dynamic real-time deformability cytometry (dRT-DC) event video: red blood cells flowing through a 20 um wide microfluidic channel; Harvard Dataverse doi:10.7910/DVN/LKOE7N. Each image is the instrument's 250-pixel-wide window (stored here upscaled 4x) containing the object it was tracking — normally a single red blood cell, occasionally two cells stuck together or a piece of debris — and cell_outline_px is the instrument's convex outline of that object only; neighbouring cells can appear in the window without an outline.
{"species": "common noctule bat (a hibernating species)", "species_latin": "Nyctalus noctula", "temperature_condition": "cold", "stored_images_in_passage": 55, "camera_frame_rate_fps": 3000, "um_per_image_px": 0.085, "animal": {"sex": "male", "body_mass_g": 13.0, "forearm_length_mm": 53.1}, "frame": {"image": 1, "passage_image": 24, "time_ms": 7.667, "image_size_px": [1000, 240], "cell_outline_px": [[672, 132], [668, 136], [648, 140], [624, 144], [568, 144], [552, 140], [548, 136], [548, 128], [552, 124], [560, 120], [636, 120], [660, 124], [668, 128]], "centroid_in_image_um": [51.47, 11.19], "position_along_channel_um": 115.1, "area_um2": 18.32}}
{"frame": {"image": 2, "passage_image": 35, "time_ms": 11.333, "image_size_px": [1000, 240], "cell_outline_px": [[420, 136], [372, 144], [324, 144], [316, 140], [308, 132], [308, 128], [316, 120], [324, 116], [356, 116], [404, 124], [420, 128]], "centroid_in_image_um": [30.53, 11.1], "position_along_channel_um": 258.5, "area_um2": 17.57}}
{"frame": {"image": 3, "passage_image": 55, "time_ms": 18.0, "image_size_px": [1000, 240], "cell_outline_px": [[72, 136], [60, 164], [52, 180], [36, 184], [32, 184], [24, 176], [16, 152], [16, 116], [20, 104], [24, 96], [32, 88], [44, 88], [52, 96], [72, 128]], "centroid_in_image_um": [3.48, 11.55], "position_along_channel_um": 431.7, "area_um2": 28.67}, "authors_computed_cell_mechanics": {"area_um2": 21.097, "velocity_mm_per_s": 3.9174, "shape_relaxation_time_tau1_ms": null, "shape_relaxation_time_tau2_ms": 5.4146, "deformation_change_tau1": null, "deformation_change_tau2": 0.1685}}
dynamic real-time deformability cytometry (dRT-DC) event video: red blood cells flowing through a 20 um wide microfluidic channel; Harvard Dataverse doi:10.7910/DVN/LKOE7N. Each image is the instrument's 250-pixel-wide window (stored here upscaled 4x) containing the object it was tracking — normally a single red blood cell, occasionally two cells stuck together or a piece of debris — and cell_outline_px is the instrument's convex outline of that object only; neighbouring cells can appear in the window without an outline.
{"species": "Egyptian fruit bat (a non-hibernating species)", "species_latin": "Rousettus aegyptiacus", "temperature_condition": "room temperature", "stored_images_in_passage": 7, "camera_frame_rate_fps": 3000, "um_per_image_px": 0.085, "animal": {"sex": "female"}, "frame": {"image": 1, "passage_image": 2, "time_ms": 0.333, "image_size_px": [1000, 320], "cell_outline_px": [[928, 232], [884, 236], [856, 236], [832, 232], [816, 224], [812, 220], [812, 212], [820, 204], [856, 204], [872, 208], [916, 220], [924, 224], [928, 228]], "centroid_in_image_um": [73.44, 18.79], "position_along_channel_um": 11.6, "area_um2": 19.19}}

■ ■ ■ ■ ■ ■ ■

» **EXERCISE DETAILS**:
Exactly as written, please output every entry.

» **RESULT OF THE TASK**:
dynamic real-time deformability cytometry (dRT-DC) event video: red blood cells flowing through a 20 um wide microfluidic channel; Harvard Dataverse doi:10.7910/DVN/LKOE7N. Each image is the instrument's 250-pixel-wide window (stored here upscaled 4x) containing the object it was tracking — normally a single red blood cell, occasionally two cells stuck together or a piece of debris — and cell_outline_px is the instrument's convex outline of that object only; neighbouring cells can appear in the window without an outline.
{"species": "common noctule bat (a hibernating species)", "species_latin": "Nyctalus noctula", "temperature_condition": "cold", "stored_images_in_passage": 55, "camera_frame_rate_fps": 3000, "um_per_image_px": 0.085, "animal": {"sex": "male", "body_mass_g": 13.0, "forearm_length_mm": 53.1}, "frame": {"image": 1, "passage_image": 24, "time_ms": 7.667, "image_size_px": [1000, 240], "cell_outline_px": [[672, 132], [668, 136], [648, 140], [624, 144], [568, 144], [552, 140], [548, 136], [548, 128], [552, 124], [560, 120], [636, 120], [660, 124], [668, 128]], "centroid_in_image_um": [51.47, 11.19], "position_along_channel_um": 115.1, "area_um2": 18.32}}
{"frame": {"image": 2, "passage_image": 35, "time_ms": 11.333, "image_size_px": [1000, 240], "cell_outline_px": [[420, 136], [372, 144], [324, 144], [316, 140], [308, 132], [308, 128], [316, 120], [324, 116], [356, 116], [404, 124], [420, 128]], "centroid_in_image_um": [30.53, 11.1], "position_along_channel_um": 258.5, "area_um2": 17.57}}
{"frame": {"image": 3, "passage_image": 55, "time_ms": 18.0, "image_size_px": [1000, 240], "cell_outline_px": [[72, 136], [60, 164], [52, 180], [36, 184], [32, 184], [24, 176], [16, 152], [16, 116], [20, 104], [24, 96], [32, 88], [44, 88], [52, 96], [72, 128]], "centroid_in_image_um": [3.48, 11.55], "position_along_channel_um": 431.7, "area_um2": 28.67}, "authors_computed_cell_mechanics": {"area_um2": 21.097, "velocity_mm_per_s": 3.9174, "shape_relaxation_time_tau1_ms": null, "shape_relaxation_time_tau2_ms": 5.4146, "deformation_change_tau1": null, "deformation_change_tau2": 0.1685}}
dynamic real-time deformability cytometry (dRT-DC) event video: red blood cells flowing through a 20 um wide microfluidic channel; Harvard Dataverse doi:10.7910/DVN/LKOE7N. Each image is the instrument's 250-pixel-wide window (stored here upscaled 4x) containing the object it was tracking — normally a single red blood cell, occasionally two cells stuck together or a piece of debris — and cell_outline_px is the instrument's convex outline of that object only; neighbouring cells can appear in the window without an outline.
{"species": "Egyptian fruit bat (a non-hibernating species)", "species_latin": "Rousettus aegyptiacus", "temperature_condition": "room temperature", "stored_images_in_passage": 7, "camera_frame_rate_fps": 3000, "um_per_image_px": 0.085, "animal": {"sex": "female"}, "frame": {"image": 1, "passage_image": 2, "time_ms": 0.333, "image_size_px": [1000, 320], "cell_outline_px": [[928, 232], [884, 236], [856, 236], [832, 232], [816, 224], [812, 220], [812, 212], [820, 204], [856, 204], [872, 208], [916, 220], [924, 224], [928, 228]], "centroid_in_image_um": [73.44, 18.79], "position_along_channel_um": 11.6, "area_um2": 19.19}}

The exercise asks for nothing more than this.